# Knitting machine and knitting needle size equivalents?



## llamagenny (Feb 26, 2013)

Is there any way to figure equivalent (US) knitting needle sizes for the different gauge machines? I have a 9mm bulky, but I don't think it is equivalent to size 13 (9mm) needles and I know for sure my 4.5 standard machine is not equivalent to size 7 (4.5 mm) needles. I think my 6.5 mm mid-gauge is more like a size 7 needle and my bulky more like a size 8 or 9 using worsted weight yarn. I want to do a fair amount of hybrid machine and hand knitting and be able to have similar needles to match up the gauge.


----------



## MaryAnneCutler (Jul 31, 2013)

llamagenny said:


> Is there any way to figure equivalent (US) knitting needle sizes for the different gauge machines? I have a 9mm bulky, but I don't think it is equivalent to size 13 (9mm) needles and I know for sure my 4.5 standard machine is not equivalent to size 7 (4.5 mm) needles. I think my 6.5 mm mid-gauge is more like a size 7 needle and my bulky more like a size 8 or 9 using worsted weight yarn. I want to do a fair amount of hybrid machine and hand knitting and be able to have similar needles to match up the gauge.

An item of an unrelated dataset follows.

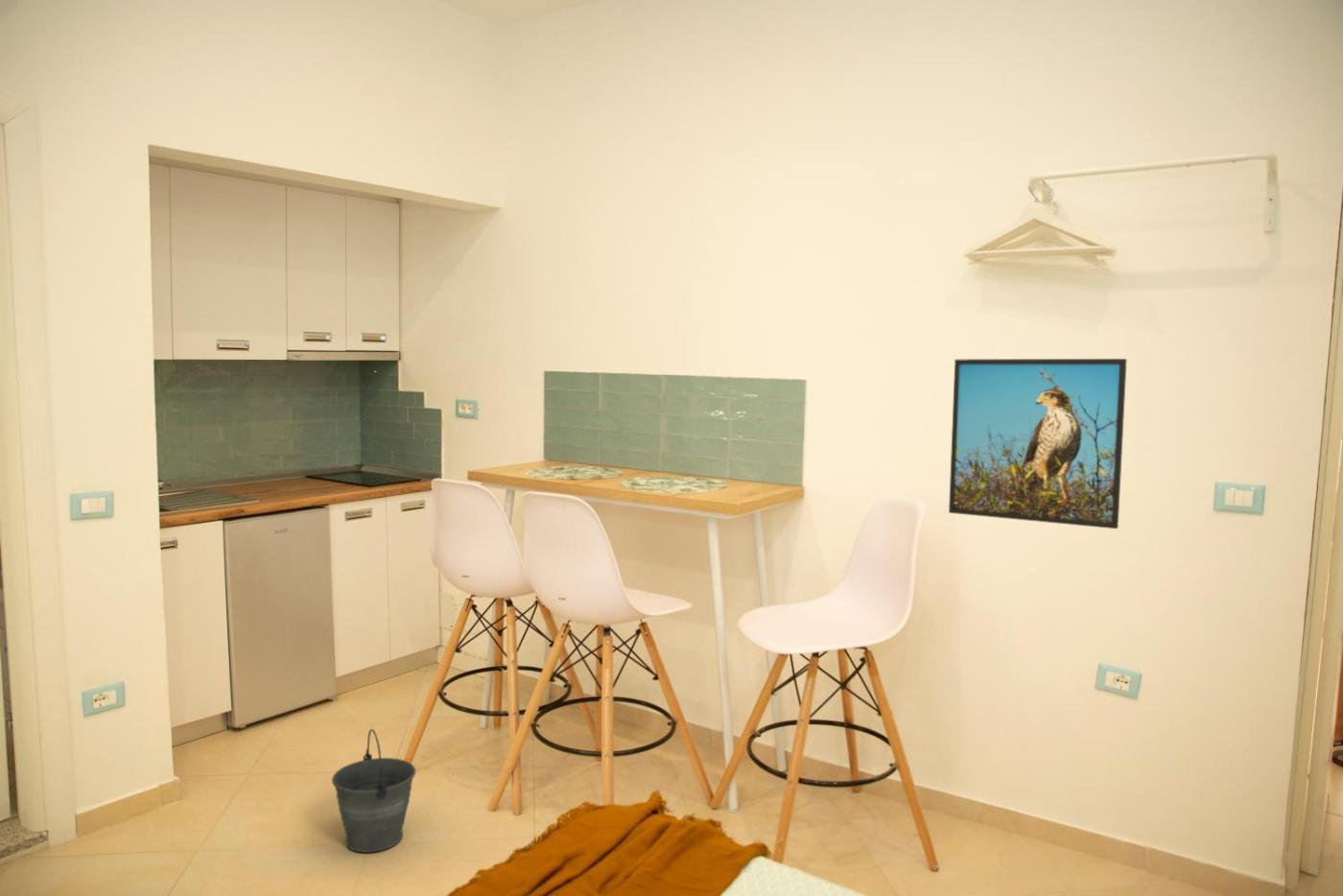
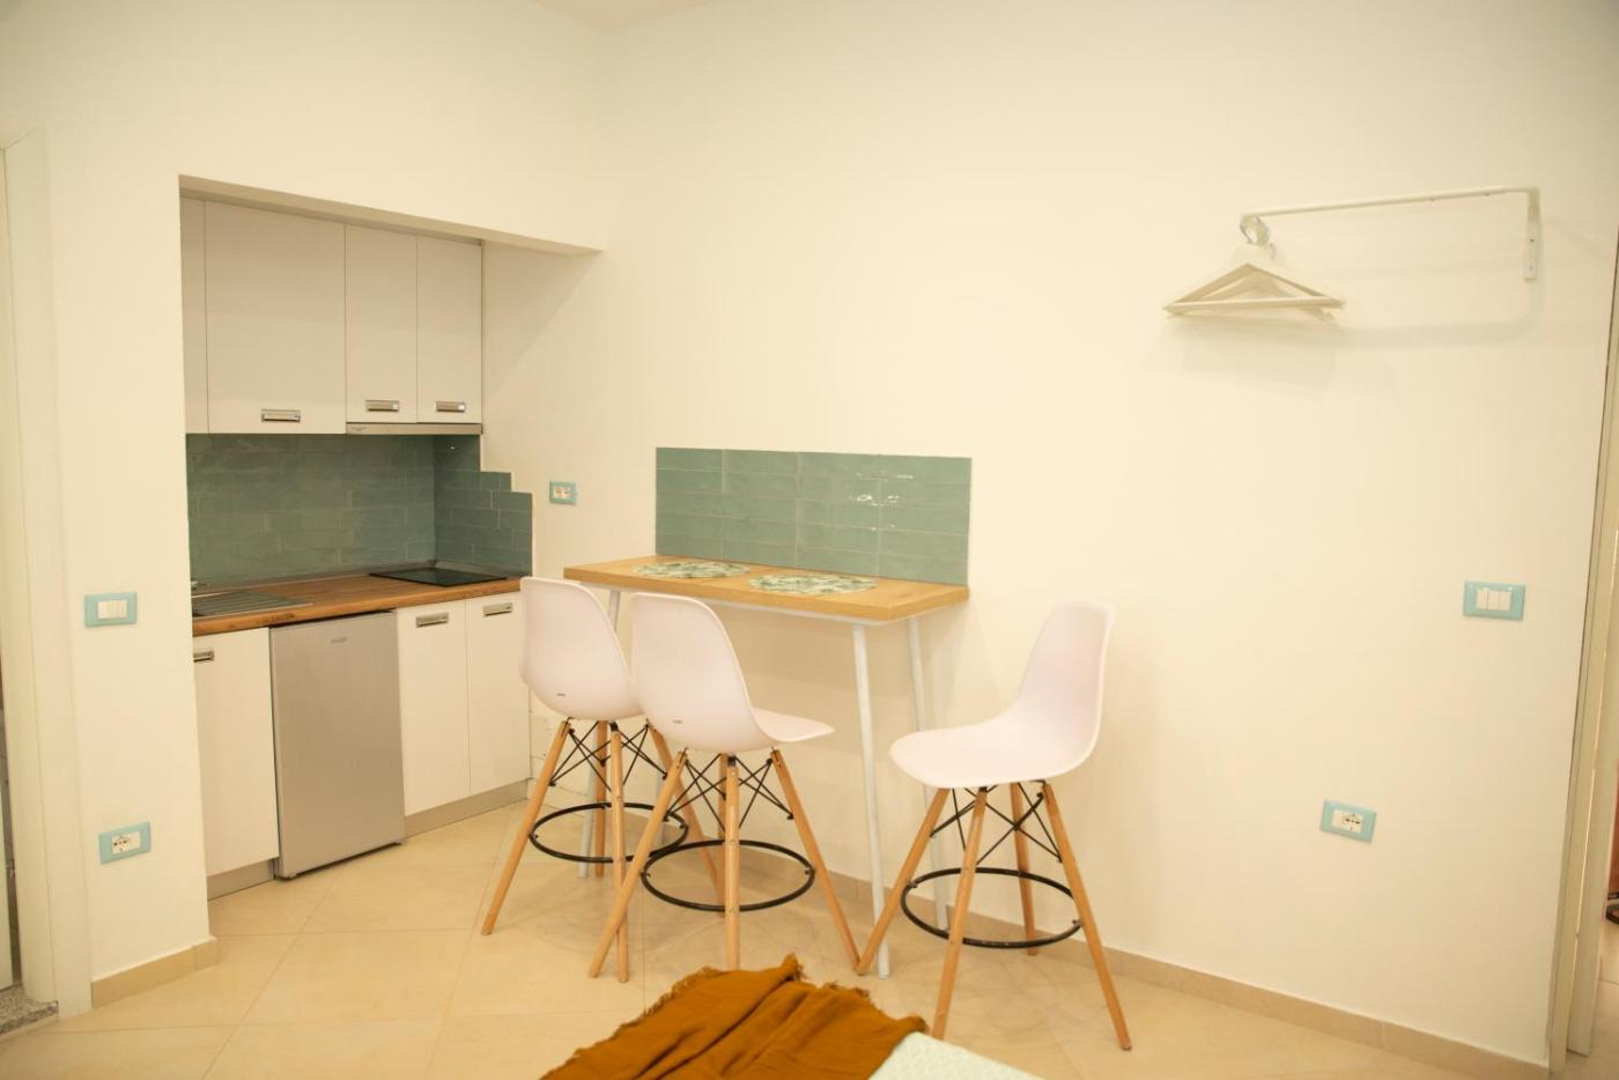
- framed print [948,358,1128,530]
- bucket [331,728,417,854]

Swatch, and swatch again. Each colour will knit to a different gauge. No one size fits all.


----------



## etrnlife (Jun 10, 2014)

This chart will help you with a mid gauge and bulky machines.
http://www.knittingtoday.com/category/Y.html

This list is for standard gauge machines.
http://www.yarn-store.com/different-yarns-for-different-knitting-machines.html


----------



## ruth Roxanne (Mar 18, 2012)

etrnlife said:


> This chart will help you with a mid gauge and bulky machines.
> http://www.knittingtoday.com/category/Y.html
> 
> This list is for standard gauge machines.
> http://www.yarn-store.com/different-yarns-for-different-knitting-machines.html


Thank you! This is wonderful information!


----------



## Marge in MI (Mar 5, 2011)

various yarns and machines will produce unique swatches, so I will do a swatch for every project. it is helpful to do a 2" long full width test, a few rows of 2 or 3 tension settings to find a good finished look


----------



## roseknit (Apr 2, 2011)

The needles themselves are not important. It is the swatches you make determine the size and the number on the dial


----------



## etrnlife (Jun 10, 2014)

While swatching is very important, taking the suggested needle and gauge information on the ball/hank band, and knowing which machine tension settings that translates to, we can make fewer swatches. This saves time and money, especially when a 50 gram ball of yarn is $9 or more.


----------



## prairiewmn (May 17, 2012)

The machine tension is what makes the size of the knit, not the size of the needles. You can knit using the same yarn, but increase or decrease the tension on your machine to make the knit tighter or looser.


----------



## etrnlife (Jun 10, 2014)

.


----------



## Azzara (Jan 23, 2014)

etrnlife said:


> .


Well said.


----------



## llamagenny (Feb 26, 2013)

Thanks! The chart links are great. I do swatch but it is sometimes hard to predict gauge when changing e.g., from MK stockinette to hand knit cables or lace, etc. Currently working on a project with lots of ribbing done on MK, then hand knit cables--could have used this chart and gone down in tension on the ribbing, but its okay as is, just not comparable to knitting on smaller needles for ribbing.


----------



## AAKnits (Jan 21, 2014)

etrnlife said:


> This chart will help you with a mid gauge and bulky machines.
> http://www.knittingtoday.com/category/Y.html
> 
> This list is for standard gauge machines.
> http://www.yarn-store.com/different-yarns-for-different-knitting-machines.html


Thank you! This is very helpful :thumbup:


----------



## JaniceK (Mar 30, 2011)

llamagenny said:


> Is there any way to figure equivalent (US) knitting needle sizes for the different gauge machines? I have a 9mm bulky, but I don't think it is equivalent to size 13 (9mm) needles and I know for sure my 4.5 standard machine is not equivalent to size 7 (4.5 mm) needles. I think my 6.5 mm mid-gauge is more like a size 7 needle and my bulky more like a size 8 or 9 using worsted weight yarn. I want to do a fair amount of hybrid machine and hand knitting and be able to have similar needles to match up the gauge.


This is a very good question that I have wondered about myself. But as for the 4.5 mm, 6.5 mm, and 9 mm KMs, those are just the distances between the needles but not the size of the needles. I found it very interesting that the needle hooks on my SK860 and SK890 are exactly the same size so should each be able to handle the same sizes of yarn!

This site has a good guide for which yarns work with which KMs - which I found helpful.
http://www.yarn-store.com/different-yarns-for-different-knitting-machines.html


----------



## nwjasu (Nov 8, 2011)

Thanks for this link. This explains so much and now I can use my stash easier.


----------